Malaysia launches terror probe over vanished jet

Malaysia launches terror probe over vanished jet
Sun Mar 9, 2014 12:02:48

Malaysia on Sunday launched a terror probe into the disappearance of a passenger jet carrying 239 people, investigating suspect passengers who boarded with stolen passports, as relatives begged for news of their loved ones.

The United States sent the FBI to investigate after Malaysia Airlines flight MH370 vanished from radar early Saturday somewhere at sea between Malaysia and Vietnam, but stressed there was no evidence of terrorism yet.

Malaysian authorities also expanded their search for wreckage to the country's west coast, and asked for help from Indonesia. Searches so far had concentrated on waters to the country's east, in the South China Sea.

A total of 40 ships and 22 aircraft from an array of countries including China and the US are now involved in the hunt across the two areas, officials said.

After it emerged that two people boarded the missing flight with stolen European passports, Malaysia's transport minister Hishammuddin Hussein said he was looking at four suspect passengers in all.

He declined to offer details, saying authorities were examining "the entire manifest", but confirmed that the Federal Bureau of Investigation (FBI) was dispatching personnel to Malaysia.

"At the same time our own intelligence has been activated, and of course, the counter-terrorism units... from all the relevant countries have been informed," Hishammuddin said, refusing also to rule out the possibility that the plane may have been hijacked.
The flight went missing about an hour after taking off from Kuala Lumpur, bound for Beijing.
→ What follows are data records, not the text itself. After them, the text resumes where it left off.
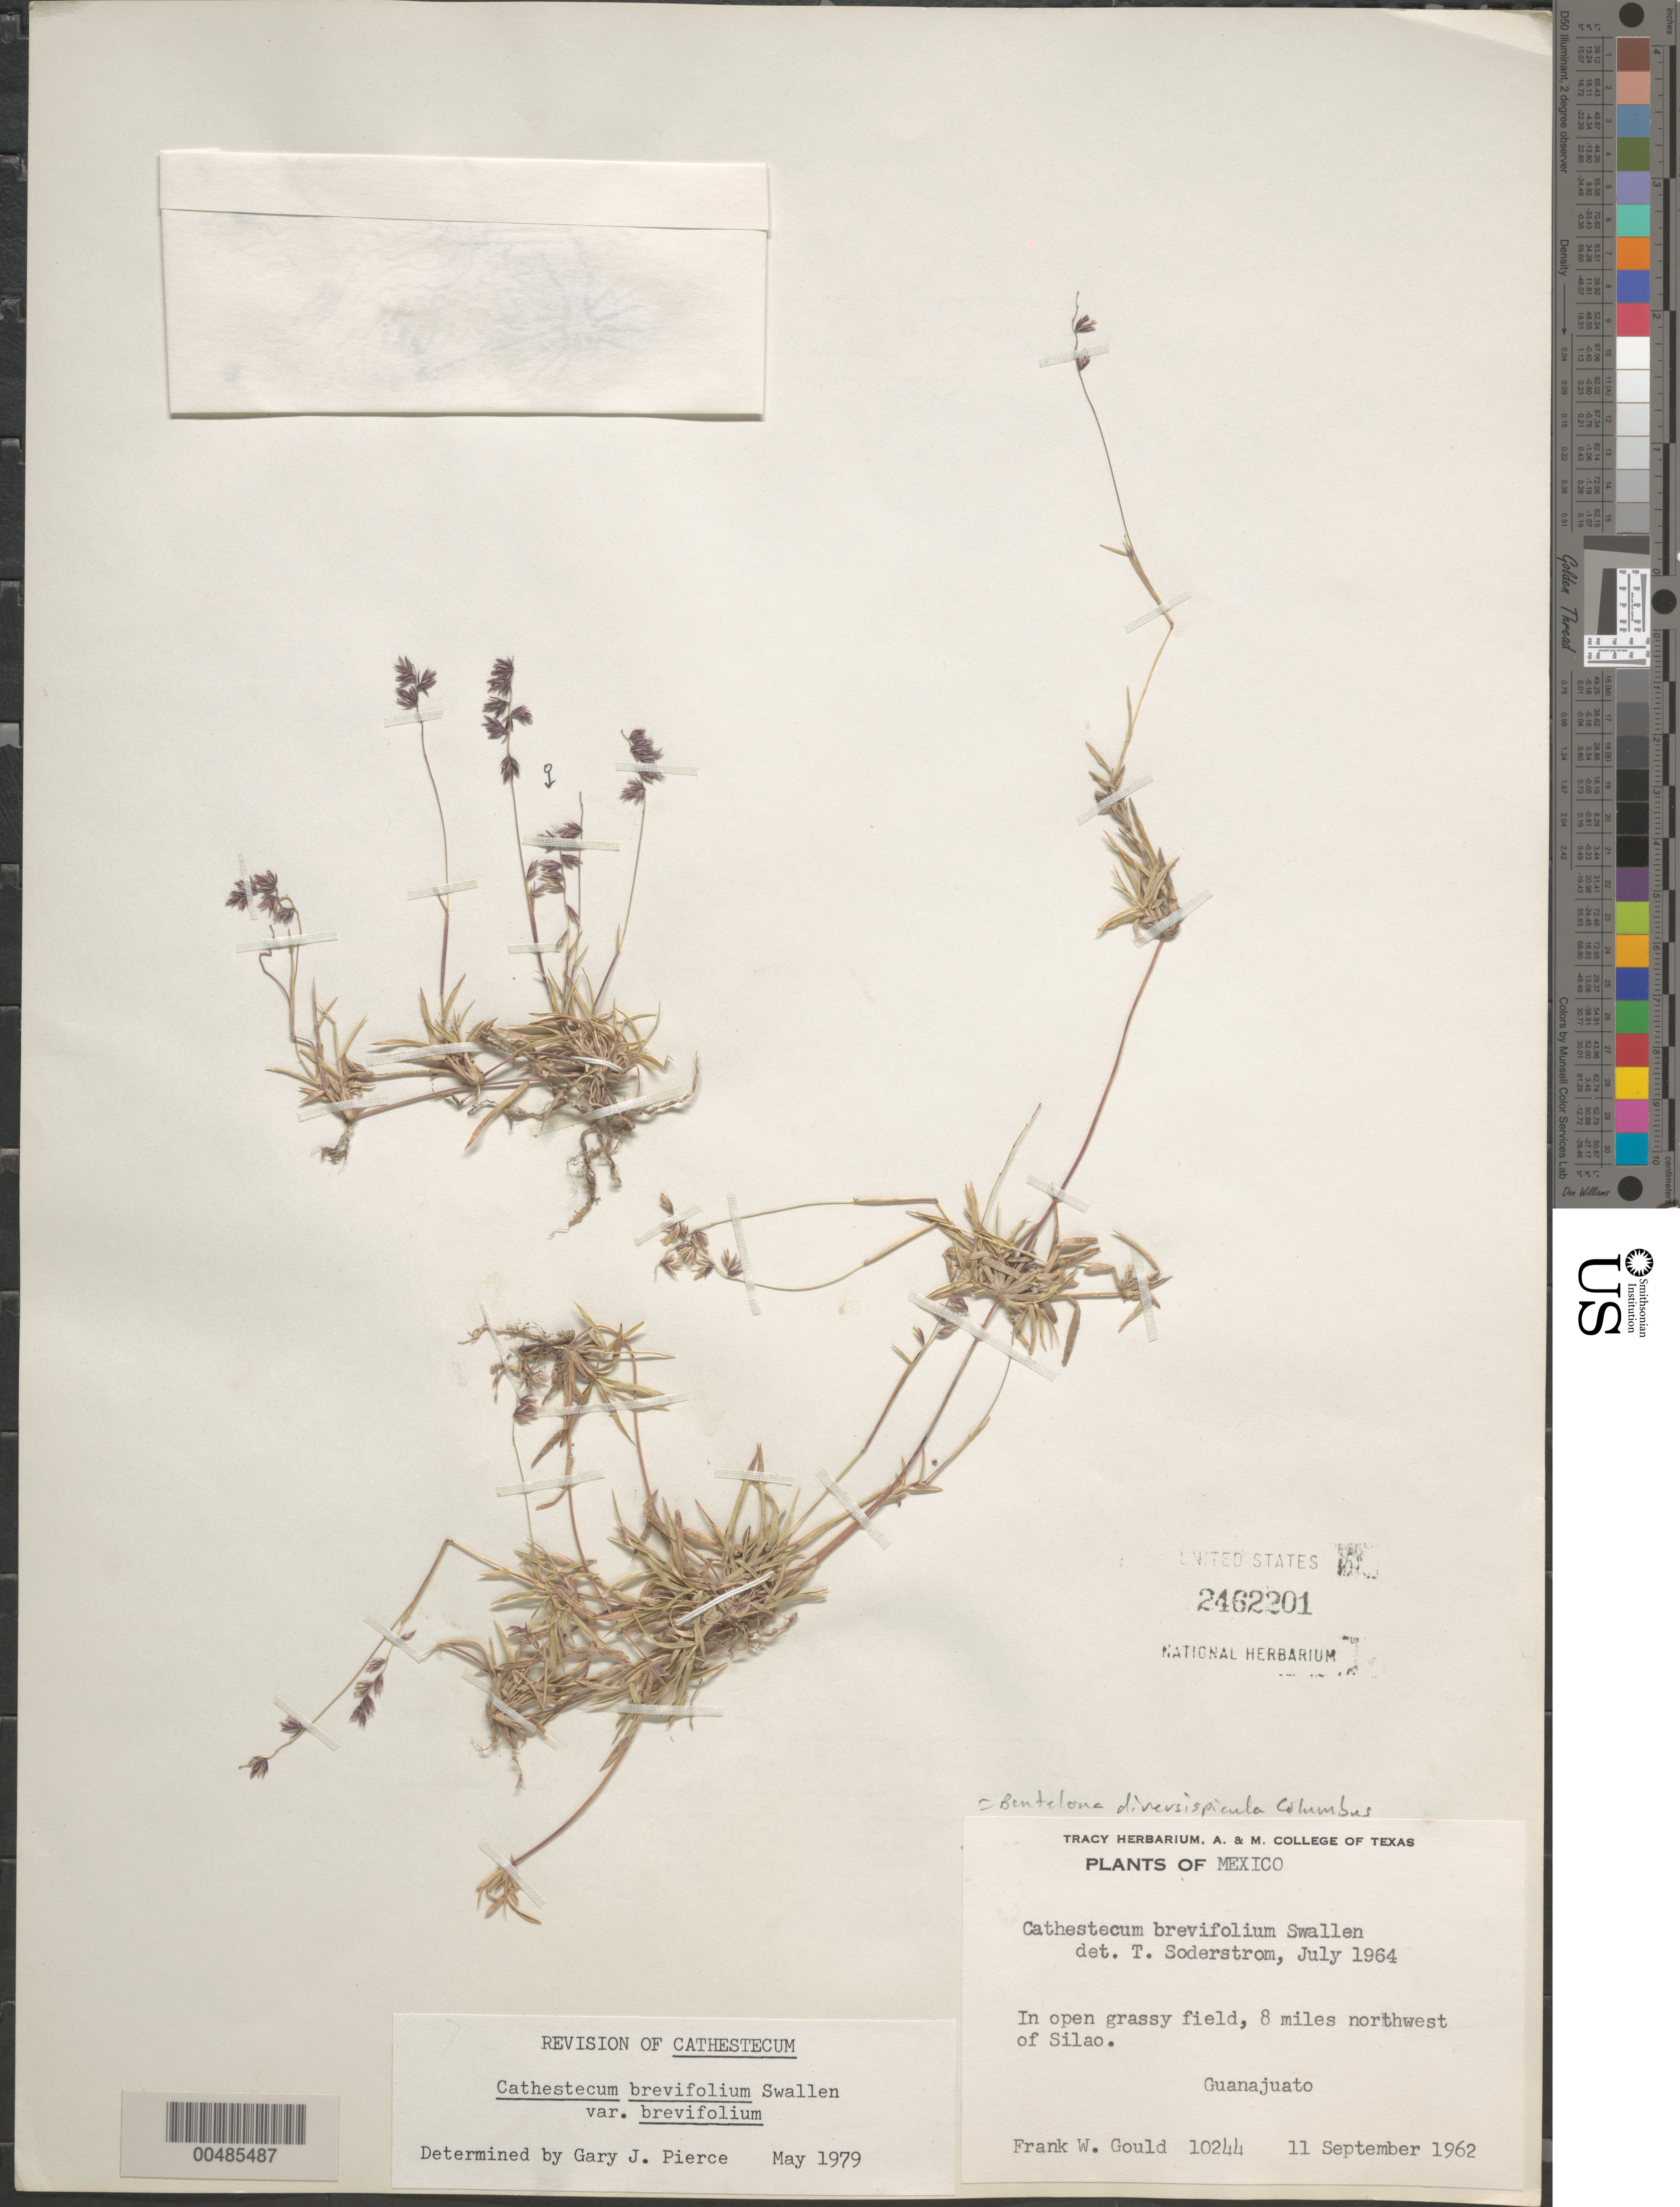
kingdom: Plantae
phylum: Tracheophyta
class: Liliopsida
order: Poales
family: Poaceae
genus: Cathestecum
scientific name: Cathestecum brevifolium var. brevifolium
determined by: Pierce, G. J.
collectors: F. W. Gould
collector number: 10244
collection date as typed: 11 Sep 1962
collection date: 1962-09-11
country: Mexico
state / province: Guanajuato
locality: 8 mi NW of Silao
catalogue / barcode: US 2462201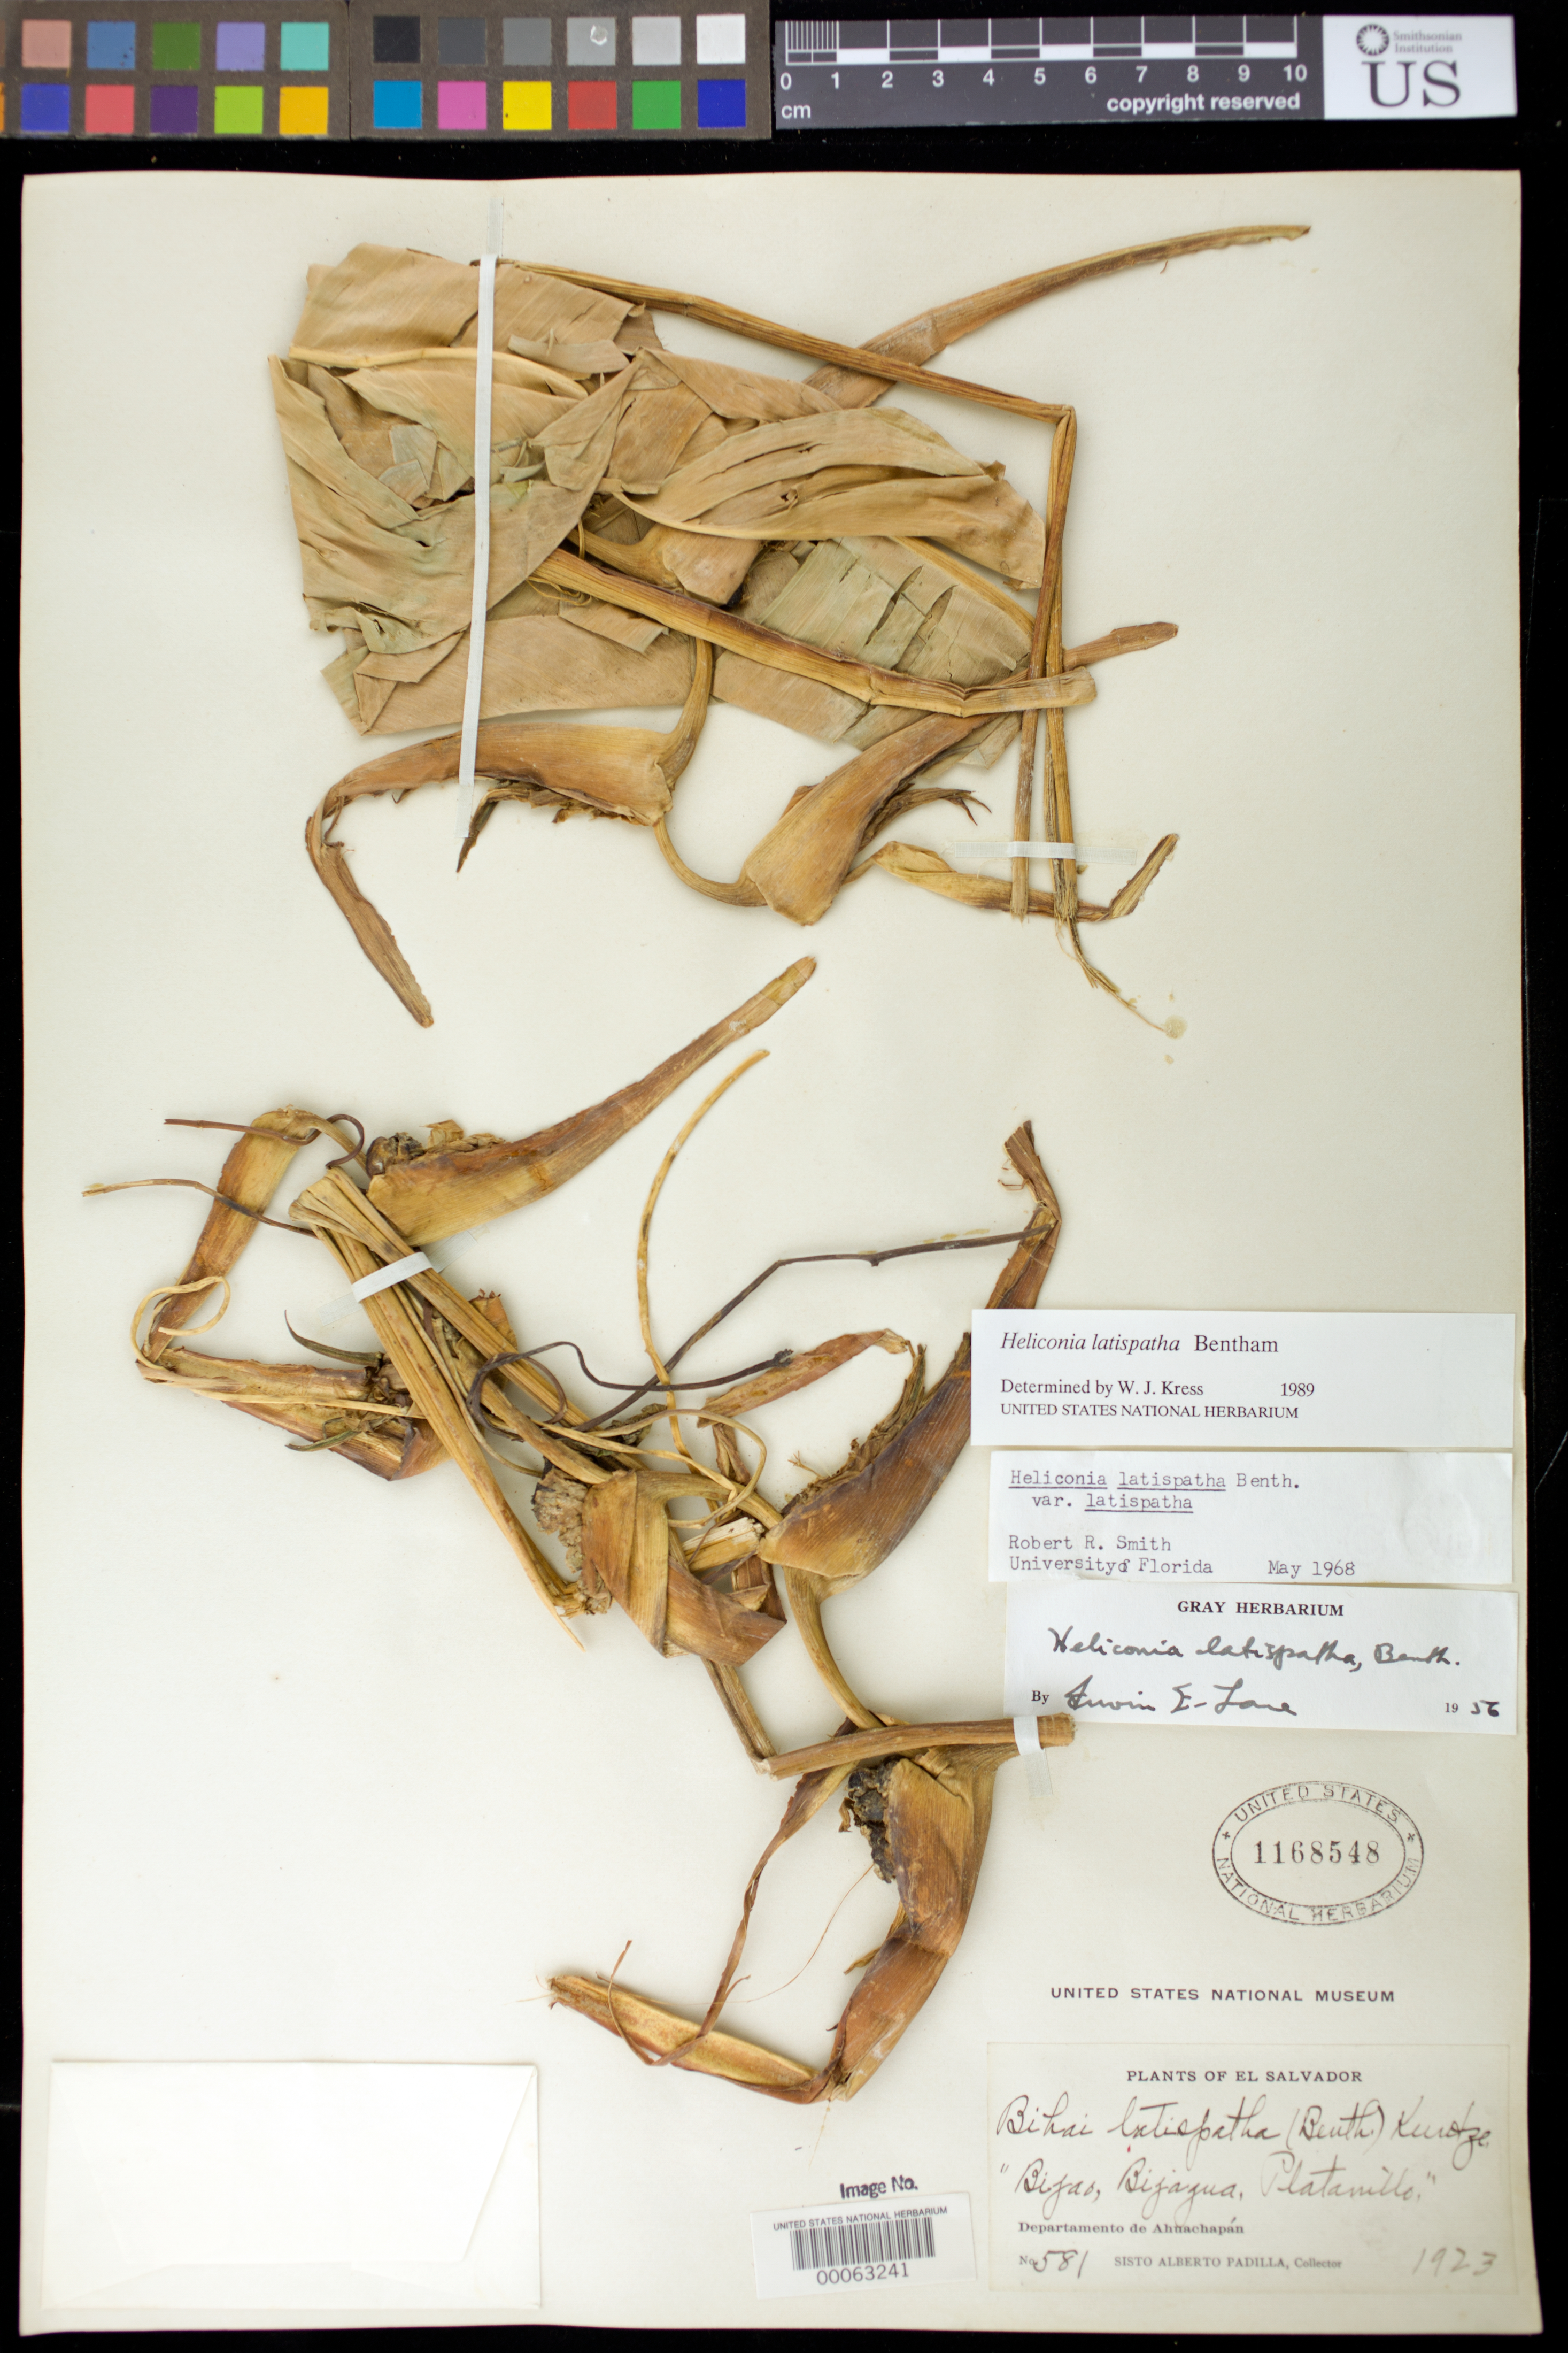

A total of 153 Chinese nationals were on board, and relatives camped out at the main international airport in China's capital bemoaned the lack of news Sunday.

The flight was carrying 227 passengers and 12 crew. A US company based in Texas said 20 of its employees were among the missing passengers -- a dozen from Malaysia and eight from China.

Thirty-eight Malaysians and seven Indonesians were aboard, as well as a range of other nationalities including Australian, Indian, American, Dutch, and French.

If the worst is confirmed, it would be the second fatal crash in the nearly 20-year history of the popular Boeing plane. A 777-200 operated by South Korea's Asiana Airlines skidded off the runway after hitting a sea wall in San Francisco last year, killing three people.